Force fut bien à l’entremetteuse d’avouer toute l’histoire et quelques jours plus tard, Marie Simonnet, dite La Tourelle, était arrêtée à son tour, conduite en prison. Là, elle se trouva confrontée à la fois au président et à Armande Béjart. On ne sait trop lequel fut le plus surpris, de la comédienne se trouvant soudain face à face avec sa propre image, ou du magistrat découvrant la supercherie dont il avait été victime mais, tandis que Mademoiselle Molière s’en allait en claquant les portes avec des airs de tête superbes, François Lescot demanda, et obtint, de rester seul avec celle qui l’avait si habilement trompé.
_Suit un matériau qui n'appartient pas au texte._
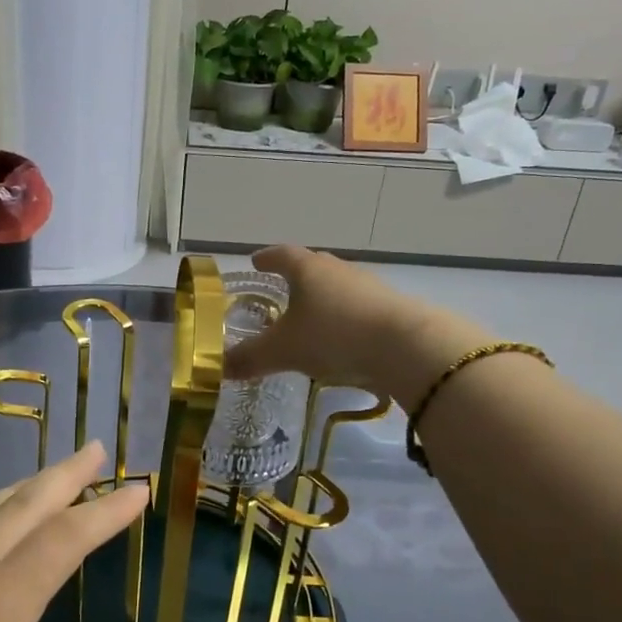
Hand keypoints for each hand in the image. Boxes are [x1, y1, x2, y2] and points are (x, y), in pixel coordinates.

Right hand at [224, 246, 490, 400]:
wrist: (405, 346)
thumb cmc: (334, 336)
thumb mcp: (284, 350)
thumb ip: (250, 358)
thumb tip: (216, 367)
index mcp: (307, 269)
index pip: (281, 254)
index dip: (266, 258)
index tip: (256, 261)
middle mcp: (337, 270)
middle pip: (312, 266)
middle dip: (295, 277)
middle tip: (280, 289)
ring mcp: (368, 286)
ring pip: (338, 286)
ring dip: (323, 298)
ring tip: (311, 317)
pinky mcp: (391, 307)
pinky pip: (358, 307)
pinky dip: (345, 317)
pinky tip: (342, 337)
L’entretien dura un long moment et, chose étrange, rien n’en transpira. Tout ce que l’on sait, c’est que quand les archers vinrent la chercher pour la reconduire à sa geôle, la jeune Marie pleurait comme une fontaine et le président avait la larme à l’œil.
Le 17 septembre 1675, la sentence fut rendue. Elle condamnait le président Lescot à une amende de 200 livres payables à Mademoiselle Molière à titre de dommages et intérêts (sans doute pour les gifles reçues). Quant à la femme Ledoux et à Marie Simonnet, dite La Tourelle, elles étaient condamnées à « être fustigées nues et par deux fois, au-devant de la grande porte du Châtelet et du domicile de ladite demoiselle Molière. Ce, une fois fait, bannies pour trois ans de la ville, prévôté et vicomté de Paris ; enjoint à elles de garder leur ban à peine de la hart et, solidairement, à vingt livres d’amende envers le Roi, cent livres de réparations civiles, dommages et intérêts envers ladite Molière (qui réalisait ainsi la meilleure affaire de sa vie !) et aux dépens ».
En entendant son jugement, Marie Simonnet éclata en sanglots déchirants qui ne firent que croître tandis qu’on l’emmenait. Le jugement devait être exécuté le lendemain dans la matinée.
Mais, quand ils vinrent chercher les deux prisonnières pour les conduire devant la prison, les y dévêtir et leur faire subir la première séance de fouet, les archers de robe courte chargés de surveiller l’exécution ne trouvèrent plus que la femme Ledoux. La petite Marie Simonnet avait disparu comme par enchantement sans que personne pût dire ce qu’elle était devenue. On parla d’intervention diabolique, de sorcellerie, d’odeur de soufre perçue dans la nuit et de bruits étranges venus du cachot… mais on ne retrouva pas la condamnée.
Quelqu’un pourtant, qui n’était ni le diable ni ses suppôts, aurait pu renseigner les curieux car, tandis que le fouet du bourreau retombait sur les chairs quelque peu effondrées de la Ledoux, au grand dam d’un public de connaisseurs qui avait espéré un plus excitant spectacle, un carrosse soigneusement fermé, sans armoiries ni marque d’aucune sorte, roulait à grandes guides sur la route du Midi.
Il emportait le président François Lescot et Marie Simonnet qu’il avait, à prix d’or, arrachée à la prison et à l’infamie de l’exécution publique, tout simplement parce qu’il ne pouvait pas en supporter l’idée.
En effet, à voir l’une près de l’autre Armande et Marie, la comédienne hautaine, rapace et impitoyable et la pauvre fille désespérée, si touchante dans son chagrin, son repentir et ses aveux désespérés, François Lescot avait compris qu’en fait ce n’était pas Mademoiselle Molière qu’il aimait réellement mais bien son charmant sosie. Quant à Marie, éperdue de reconnaissance, elle ne demandait qu’à donner une éternité d’amour et de gratitude à celui qui lui donnait une telle preuve d’attachement.